Having Kiyo our guide made travelling very easy as we did not have to worry about anything. She was happy to adjust the itinerary according to our wishes which was a big bonus. Saturday night the 24th of March in Nara we had lovely barbecued eel in a restaurant which had a poster saying “save the eel”. Tony liked it so much that he asked them whether they had another one. Well they did not but just took the poster of the wall and gave it to him!
Sunday was a lucky day in the Japanese calendar and we saw a wedding and several children being blessed at the beautiful vermilion( orange/red) Kasuga -Taisha Shinto Shrine. The Shrine lies in Nara deer park and gets gets rebuilt every 50 years. It is known for the nearly 2000 stone lanterns which decorate the path up to the shrine and are lit twice a year, which must look magical. Nara park is full of sacred deers as in the 8th century a god came to Nara riding a white deer. Since then the deer have been protected and respected as divine messengers by the local people.

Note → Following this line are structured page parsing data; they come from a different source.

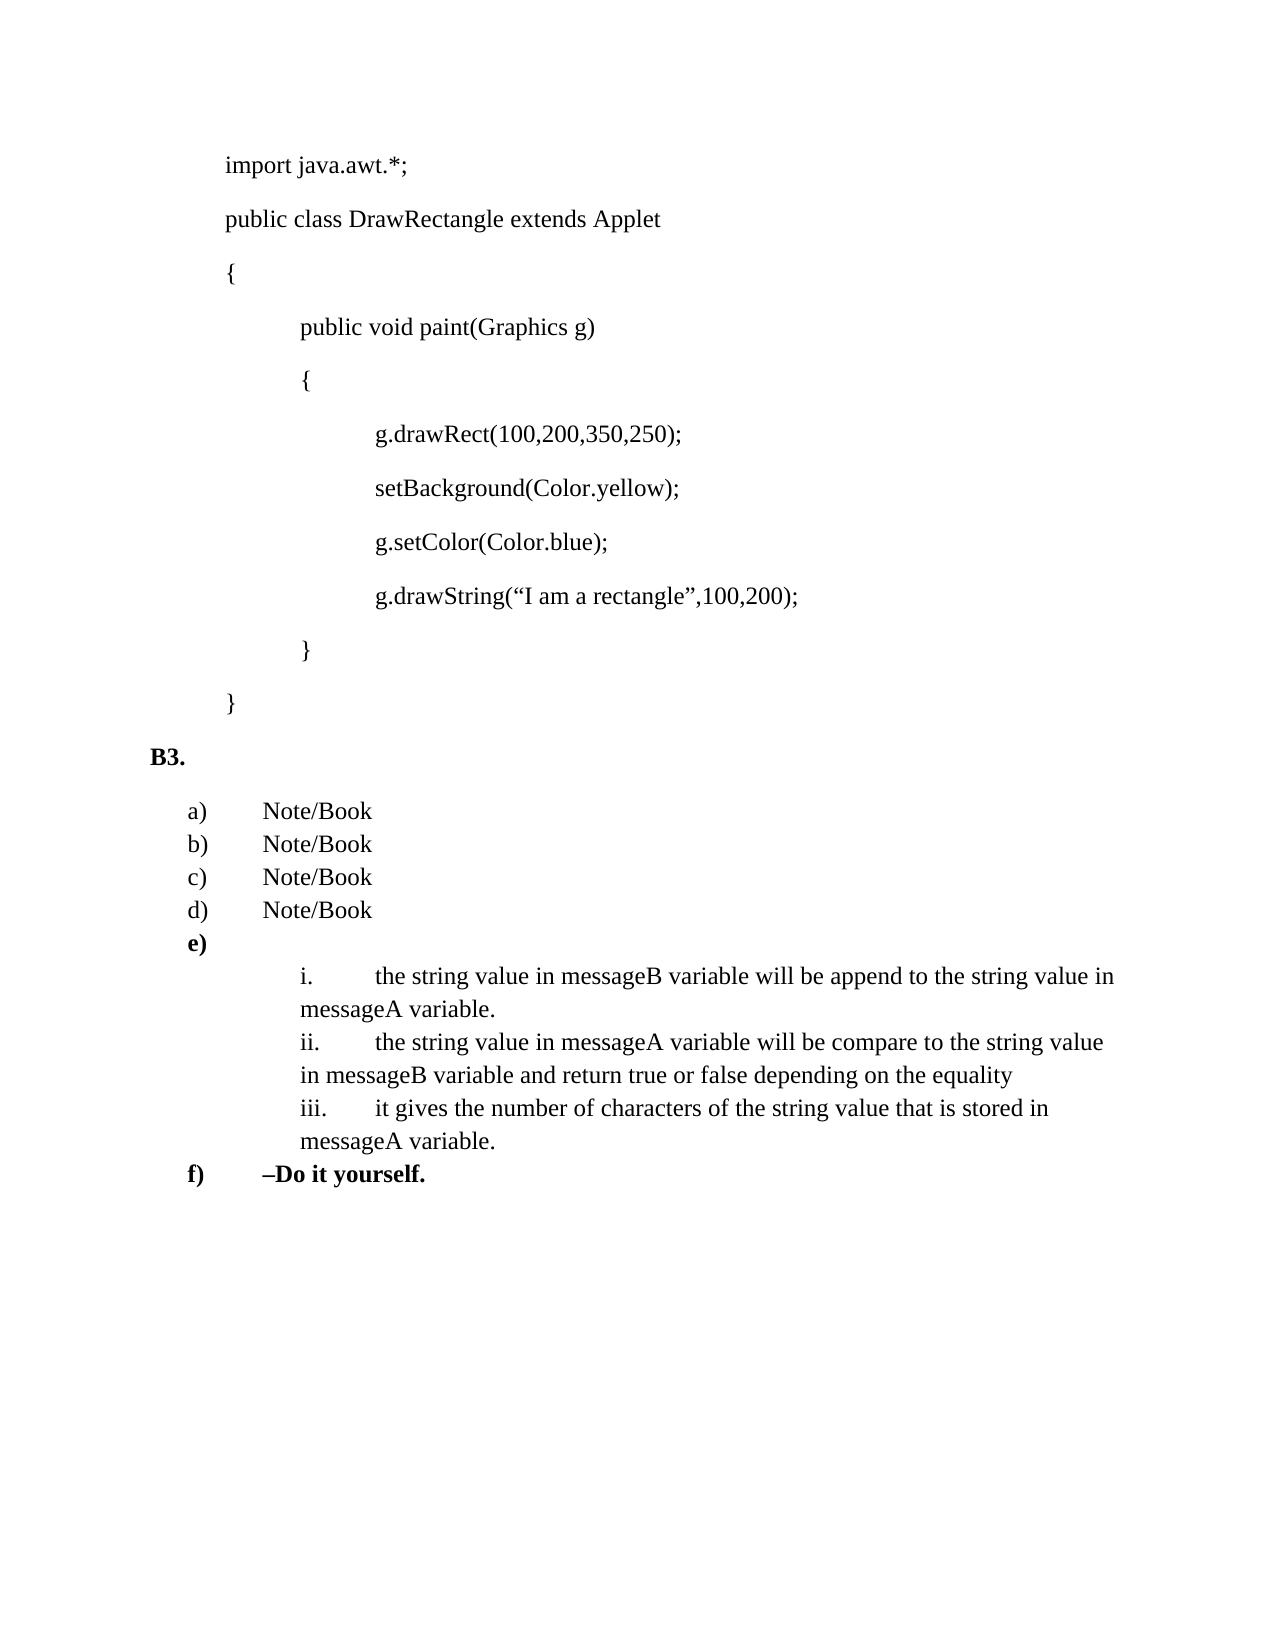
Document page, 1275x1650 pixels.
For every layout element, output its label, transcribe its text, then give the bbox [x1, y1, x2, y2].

list Note/Book [187, 895, 1125, 924]
text setBackground(Color.yellow); [225, 473, 1125, 502]
text } [225, 688, 1125, 717]
text } [225, 635, 1125, 663]
text { [225, 365, 1125, 394]
text import java.awt.*; [225, 150, 1125, 179]
text g.drawRect(100,200,350,250); [225, 419, 1125, 448]
list Note/Book [187, 862, 1125, 891]
list ii. the string value in messageA variable will be compare to the string value in messageB variable and return true or false depending on the equality [300, 1027, 1125, 1089]
list i. the string value in messageB variable will be append to the string value in messageA variable. [300, 961, 1125, 1023]
text public void paint(Graphics g) [225, 312, 1125, 340]
text g.drawString(“I am a rectangle”,100,200); [225, 581, 1125, 609]
list Note/Book [187, 796, 1125, 825]
text { [225, 258, 1125, 286]
list –Do it yourself. [187, 1159, 1125, 1188]
list Note/Book [187, 829, 1125, 858]
text B3. [150, 742, 1125, 771]
text public class DrawRectangle extends Applet [225, 204, 1125, 233]
text g.setColor(Color.blue); [300, 527, 1125, 556]
list iii. it gives the number of characters of the string value that is stored in messageA variable. [300, 1093, 1125, 1155]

According to Kiyo most people get married at the Shinto shrine but buried at the Buddhist temple because Buddhists believe in an afterlife.
Buddhism flourished in Nara, although the emperor moved the capital to Kyoto after 70 years because the monks engaged in too much political intrigue. By then he had built the Great Buddha which is housed in Todaiji Temple and is the world’s largest bronze statue at 16m high.
Protective gilded gods have fiersome faces to frighten the enemy.
Legend says that the dressed up monk Binzuru was too naughty to enter the temple so he had to sit outside, do good and help others. He has the gift of healing so if you touch him and then the body part which hurts you will be healed!